Nikos Kostakis

Personal information
- Full name: Nikolaos Kostakis
- Date of birth: 16 February 1973 (age 52)
- Place of birth: Athens, Greece
- Height: 1.77 m (5 ft 9+1⁄2 in)
- Position: Goalkeeper

Team information
- Current team: Thrasyvoulos
- Number: 1

Senior career*
- Years: Team / Apps / (Gls)
- 1991–1998: Panargiakos / 31 / (0)
- 1998–2000: Ethnikos Asteras / 9 / (0)
- 2000–2001: Nafpaktiakos Asteras / 30 / (0)
- 2001–2004: Panionios / 9 / (0)
- 2004–2007: Akratitos / 27 / (0)
- 2007–: Thraysvoulos / 63 / (0)

= Nikos Kostakis =

Greek footballer

Nikos Kostakis (Νίκος Κωστάκης, born 16 February 1973) is a Greek former professional football (soccer) goalkeeper.

Kostakis played for Thraysvoulos and Akratitos, joining from Panionios, and having previously played for Nafpaktiakos Asteras, Ethnikos Asteras and APO Panargeiakos from 1991 through 2000.

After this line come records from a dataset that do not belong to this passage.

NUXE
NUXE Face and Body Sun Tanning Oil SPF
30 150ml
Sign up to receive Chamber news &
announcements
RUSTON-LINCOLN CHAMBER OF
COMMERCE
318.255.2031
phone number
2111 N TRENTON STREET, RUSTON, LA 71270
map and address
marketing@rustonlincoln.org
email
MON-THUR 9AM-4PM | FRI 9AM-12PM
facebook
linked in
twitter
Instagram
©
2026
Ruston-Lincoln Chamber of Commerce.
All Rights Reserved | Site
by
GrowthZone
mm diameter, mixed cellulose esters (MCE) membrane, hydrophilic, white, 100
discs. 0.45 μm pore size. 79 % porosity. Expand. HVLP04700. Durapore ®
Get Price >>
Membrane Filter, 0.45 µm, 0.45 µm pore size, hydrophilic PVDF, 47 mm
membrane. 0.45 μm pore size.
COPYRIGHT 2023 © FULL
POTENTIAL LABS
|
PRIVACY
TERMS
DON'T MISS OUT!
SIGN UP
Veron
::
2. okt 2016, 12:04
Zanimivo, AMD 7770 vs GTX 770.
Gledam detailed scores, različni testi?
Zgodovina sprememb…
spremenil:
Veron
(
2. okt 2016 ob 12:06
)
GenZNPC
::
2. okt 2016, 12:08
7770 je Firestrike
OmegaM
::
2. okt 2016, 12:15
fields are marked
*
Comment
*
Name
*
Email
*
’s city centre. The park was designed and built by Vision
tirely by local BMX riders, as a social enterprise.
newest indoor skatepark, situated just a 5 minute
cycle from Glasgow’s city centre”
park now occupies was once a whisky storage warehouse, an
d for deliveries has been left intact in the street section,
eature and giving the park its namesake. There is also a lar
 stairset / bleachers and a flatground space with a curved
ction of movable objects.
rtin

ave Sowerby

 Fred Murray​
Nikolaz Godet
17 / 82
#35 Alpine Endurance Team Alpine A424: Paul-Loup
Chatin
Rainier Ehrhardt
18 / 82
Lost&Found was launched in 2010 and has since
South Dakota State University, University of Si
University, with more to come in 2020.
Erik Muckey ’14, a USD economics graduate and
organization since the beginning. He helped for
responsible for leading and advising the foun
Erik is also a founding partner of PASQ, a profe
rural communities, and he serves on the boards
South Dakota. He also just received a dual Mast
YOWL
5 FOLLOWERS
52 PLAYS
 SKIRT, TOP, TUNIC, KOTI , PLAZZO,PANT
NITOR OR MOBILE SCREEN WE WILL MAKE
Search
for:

Kostakis has never, throughout his long career, been the first choice goalkeeper at any of his clubs. In his first year at Akratitos he played 25 games, the most he has played in one year at any point in his career, although currently he is second choice to the former Romanian international Bogdan Stelea.